ATIVIDADE 1:
Copie dos comentários abaixo o trecho entre "Ah, amiga tua" e "uma grande responsabilidade.", com esses dois pedaços incluídos.
ATIVIDADE 2:
Nos comentários abaixo, o que Denise diz que quer fazer?

TEXTO DADO:
É pra você que eu grito meu silêncio, e quando eu penso em você eu nunca tô sozinho.

Erica de Paula disse...

"Já viu aquela gente que anda com um bloquinho na bolsa? Que lê bula de remédio? Que se exaspera diante de um teclado de computador? Quando se está cheio delas, impossível é retê-las. Há estouro. Viram poesia."

Clara, não é que essa sou eu?

Ah, amiga tua alma é linda demais!!

Bjs :)

Anônimo disse...

A entrega, acho, é o ato mais difícil e mais lindo que nós podemos fazer.
E, pra quem recebe, é uma grande responsabilidade.
Você e o Lipe fazem uma grande dupla! Parabéns.
Beijos.

Denise disse...

Que lugar mais delicioso de vir.

Quero vir mais vezes.

afagos

De

Rounds disse...

muito bem menina clara.

belo.

bj

disse...

DADOS FORNECIDOS:

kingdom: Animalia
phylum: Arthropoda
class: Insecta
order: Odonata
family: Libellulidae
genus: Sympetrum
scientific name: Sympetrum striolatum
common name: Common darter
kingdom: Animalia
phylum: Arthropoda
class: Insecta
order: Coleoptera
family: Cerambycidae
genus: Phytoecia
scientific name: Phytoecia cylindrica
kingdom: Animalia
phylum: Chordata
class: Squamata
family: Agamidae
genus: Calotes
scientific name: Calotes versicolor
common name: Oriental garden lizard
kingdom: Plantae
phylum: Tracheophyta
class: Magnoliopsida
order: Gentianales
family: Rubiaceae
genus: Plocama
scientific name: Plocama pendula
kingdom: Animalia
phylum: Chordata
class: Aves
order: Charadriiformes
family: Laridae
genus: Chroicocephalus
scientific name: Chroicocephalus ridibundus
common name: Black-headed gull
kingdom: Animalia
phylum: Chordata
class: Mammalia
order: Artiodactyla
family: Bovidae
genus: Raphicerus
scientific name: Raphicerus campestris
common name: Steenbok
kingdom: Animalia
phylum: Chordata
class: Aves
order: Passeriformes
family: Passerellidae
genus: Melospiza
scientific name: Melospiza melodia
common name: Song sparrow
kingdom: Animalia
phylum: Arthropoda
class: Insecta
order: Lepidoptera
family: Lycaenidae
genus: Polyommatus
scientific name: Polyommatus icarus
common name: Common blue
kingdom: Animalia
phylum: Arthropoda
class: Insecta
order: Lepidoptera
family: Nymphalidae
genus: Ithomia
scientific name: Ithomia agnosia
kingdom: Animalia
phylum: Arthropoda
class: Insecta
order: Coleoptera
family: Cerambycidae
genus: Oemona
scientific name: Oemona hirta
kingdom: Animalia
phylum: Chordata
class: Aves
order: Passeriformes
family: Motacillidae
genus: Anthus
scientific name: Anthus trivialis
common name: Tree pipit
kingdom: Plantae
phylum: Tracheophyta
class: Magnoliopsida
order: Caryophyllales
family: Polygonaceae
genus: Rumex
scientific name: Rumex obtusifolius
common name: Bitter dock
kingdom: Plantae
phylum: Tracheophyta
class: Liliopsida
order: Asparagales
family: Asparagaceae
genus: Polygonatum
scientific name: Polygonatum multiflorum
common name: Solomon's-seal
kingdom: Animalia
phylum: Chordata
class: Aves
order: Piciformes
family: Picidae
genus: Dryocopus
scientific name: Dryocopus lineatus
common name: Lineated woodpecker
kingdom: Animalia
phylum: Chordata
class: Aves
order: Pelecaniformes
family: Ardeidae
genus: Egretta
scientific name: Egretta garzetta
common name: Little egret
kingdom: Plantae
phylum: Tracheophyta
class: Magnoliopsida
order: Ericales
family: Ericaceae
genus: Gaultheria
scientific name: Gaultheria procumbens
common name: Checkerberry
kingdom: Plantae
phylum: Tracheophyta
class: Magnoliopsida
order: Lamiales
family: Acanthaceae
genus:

RESPOSTA 1:
Ah, amiga tua alma é linda demais!!

Bjs :)

Anônimo disse...

A entrega, acho, é o ato mais difícil e mais lindo que nós podemos fazer.
E, pra quem recebe, é uma grande responsabilidade.

RESPOSTA 2:
Ela quer vir mais vezes.